Mexican crime groups “are going to end up controlling the country’s criminal structures,” crime analyst Fernando Quijano, told Mexican news agency APRO.
Colombia’s Prosecutor General and the country’s Ombudsman confirmed the expansion of Mexican activity in the drug trade, often in former FARC territory.
Many people who were in many illegal organizations have been offered up to 50 million pesos ($18,000) a month to be part of these cartels.
Former mid-level FARC commanders who are “disappointed with the course of the implementation of the peace accords” with the guerrilla group “are now being armed by the cartels.”
They are the ones where the strategic corridors are, they know which men were under their command and how this works.
According to Quijano, the Colombian drug trade is increasingly controlled by three Mexican groups, the Sinaloa Cartel, Los Zetas and the Jalisco Nueva Generacion.
The Medellin-based analyst resigned Friday, claiming that local authorities failed to respond to death threats that targeted his family.
According to Prosecutor General Nestor Humberto Martinez, cartels are buying up coca plantations and sending Mexican experts to optimize to “improve productivity of the plantations.”
“The number of citizens from that country that participate in criminal activity is ever increasing, there are more than 100,” Martinez said.
Authorities have reported activity of Mexican drug trafficking organizations in eight of Colombia’s 32 provinces.
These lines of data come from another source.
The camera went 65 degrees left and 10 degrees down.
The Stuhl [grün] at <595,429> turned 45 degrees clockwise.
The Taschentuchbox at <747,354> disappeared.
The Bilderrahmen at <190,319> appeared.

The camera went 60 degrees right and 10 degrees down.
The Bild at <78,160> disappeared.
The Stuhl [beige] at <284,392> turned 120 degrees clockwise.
Quijano and the country’s ombudsman added another three to that list.
According to Ombudsman Carlos Negret, the Sinaloa Cartel is also financing and arming local crime groups along important drug corridors in the north of the country.
The alleged rearming of former members of the FARC is similar to what happened after the demobilization of paramilitary organization AUC between 2003 and 2006.
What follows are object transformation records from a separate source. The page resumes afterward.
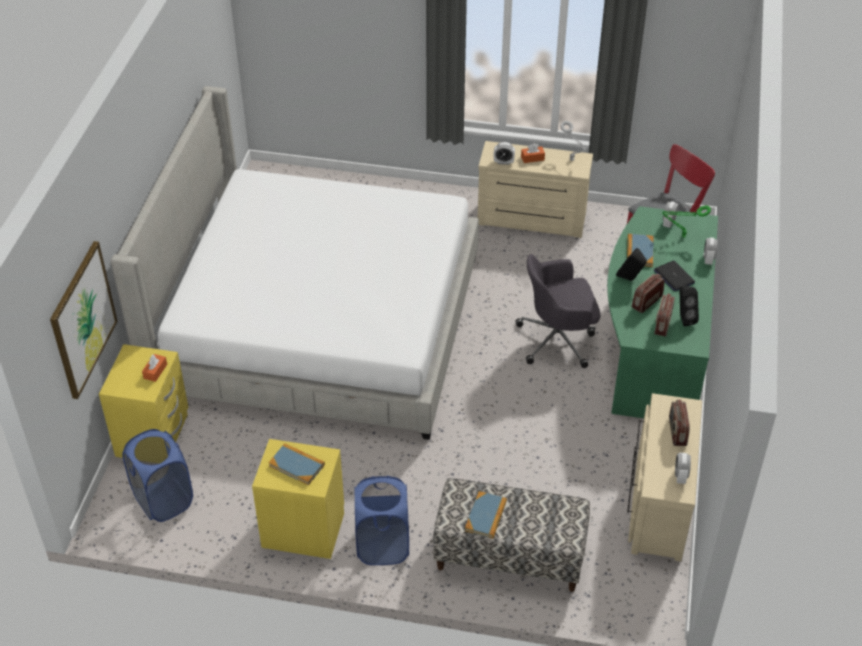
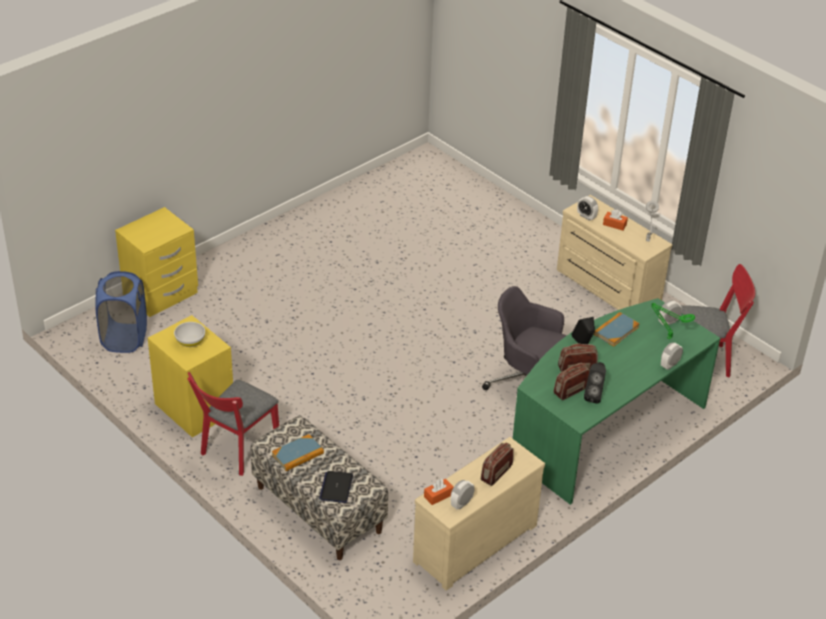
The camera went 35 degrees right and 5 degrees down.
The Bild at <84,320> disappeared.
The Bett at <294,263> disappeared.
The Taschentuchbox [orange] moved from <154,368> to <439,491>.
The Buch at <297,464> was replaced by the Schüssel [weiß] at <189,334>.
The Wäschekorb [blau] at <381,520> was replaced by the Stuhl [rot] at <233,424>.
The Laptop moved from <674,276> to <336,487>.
This group has now become the Mexican cartels’ main ally in Colombia.
The United Nations, which monitors the peace process with the FARC, has warned the administration of President Juan Manuel Santos that more than half of the former FARC guerrillas who demobilized last year left their demobilization camps.
Mexican smugglers have been working with their Colombian counterparts since the late 1970s. The FARC “taxed” drug trafficking activity in guerrilla-controlled territory between 1982 and 2016.